Canary Islands “Spain” 410 Quakes in the last 120 Hours and Quake numbers Climbing
A devastating earthquake/volcanic eruption leading to a landslide in the Canary Islands may only leave US East Coast residents a 6 hour warning.
With the recent earthquakes in the region picking up dramatically, the internet is going abuzz about the possiblities of a tsunami strike along the US East Coast.
Youtube reporter Mary Greeley examines these possibilities and the startling uptick in seismic activity in the Canary Islands in the video below. What would a large scale flank collapse and landslide mean to Americans?
The video at the bottom of the story outlines the alarming possibilities of such a catastrophic scenario.
Large landslides are inherent to the volcanic building process as material continuously accumulates until the point of slope failure (Holcomband Searle, 1991).
Debris avalanche deposits were for instance found in Hawaii (Moore et al., 1989; Robinson and Eakins, 2006) or at R´eunion Island (Cochonat et al., 1990; Oehler et al., 2004).
There is also clear geological evidence of past large paleo-submarine landslides of O(100 km3)volume around the Canary Islands (Spain). Masson et al. (2002) identiﬁed at least 14 large landslides, which have occurred on the ﬂanks of the youngest Canary Islands (i.e., El Hierro, La Palma, and Tenerife) in the last one million years, with the youngest one, at El Hierro, being only 15,000 years old. Even much smaller debris ﬂows can be quite destructive: the tsunami triggered by the 0.5 km3 Shimabara ﬂank collapse in 1792 killed at least 4,000 people (Inoue, 2000).

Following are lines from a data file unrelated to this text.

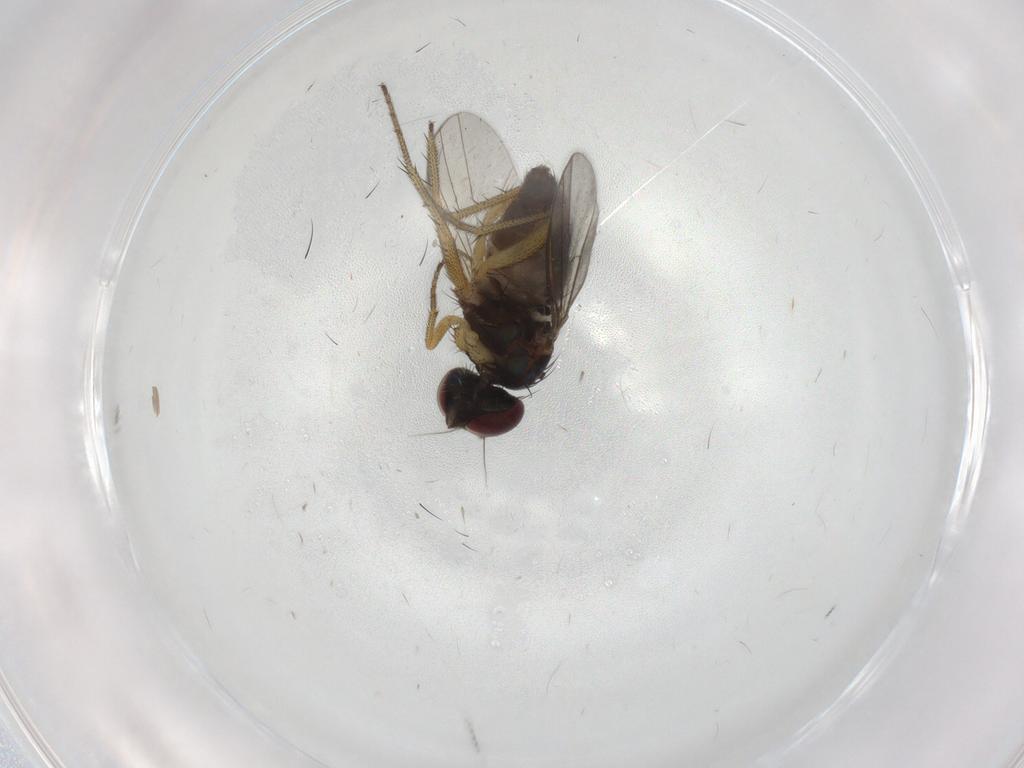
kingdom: Animalia
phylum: Arthropoda
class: Insecta
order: Diptera
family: Chironomidae
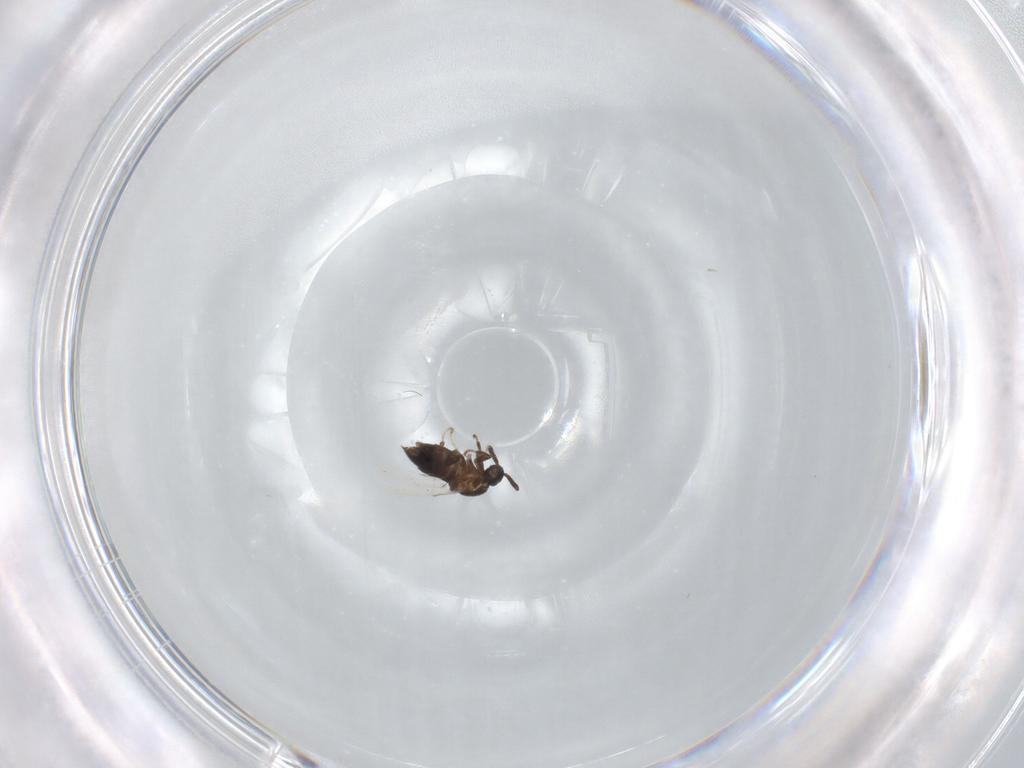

Canary Islands, have the potential for generating vastly more destructive waves (i.e., mega-tsunami; Ward and Day, 2001). Such potentially catastrophic events may occur in average every 100,000 years in the Canary Archipelago. However, low probability does not necessarily mean low risk; so for proper tsunami hazard assessment, the consequences associated with such catastrophic events must be carefully estimated and modeled.
http://en.wikipedia.org/wiki/Megatsunami Americas East Coast Megatsunami Canary Islands Geologists S. Day and S. Ward consider that a megatsunami could be generated during a future eruption involving the Cumbre Vieja on the volcanic ocean island of La Palma, in the Canary Islands. In 1949, the Cumbre Vieja volcano erupted at its Duraznero, Hoyo Negro and San Juan vents. During this eruption, an earthquake with an epicentre near the village of Jedy occurred.
The following day Rubio Bonelli, a local geologist, visited the summit area and discovered that a fissure about 2.5 km long had opened on the eastern side of the summit.
As a result, the western half of the Cumbre Vieja (which is the volcanically active arm of a triple-armed rift) had slipped about 2 m downwards and 1 m westwards towards the Atlantic Ocean. The Cumbre Vieja volcano is currently in a dormant stage, but will almost certainly erupt again in the future.
Day and Ward hypothesize that if such an eruption causes the western flank to fail, a megatsunami will be generated. La Palma is currently the most volcanically active island in the Canary Islands Archipelago.
It is likely that several eruptions would be required before failure would occur on Cumbre Vieja.
However, the western half of the volcano has an approximate volume of 500 km3 (5 x 1011 m3) and an estimated mass of 1.5 x 1015 kg.
If it were to catastrophically slide into the ocean, it could generate a wave with an initial height of about 1,000 metres (3,281 ft) at the island, and a likely height of around 50 metres (164 ft) at the Caribbean and the Eastern North American seaboard when it runs ashore eight or more hours later.
Tens of millions of lives would be lost as New York, Boston, Baltimore, Washington D.C., Miami, Havana, and many other cities near the Atlantic coast are leveled.
The likelihood of this happening is a matter of vigorous debate. The last Cumbre Vieja eruption occurred in 1971 at the southern end of the sub-aerial section without any movement.
The section affected by the 1949 eruption is currently stationary and does not appear to have moved since the initial rupture. Geologists and volcanologists also disagree about whether an eruption on the Cumbre Vieja would cause a single large gravitational landslide or a series of smaller landslides.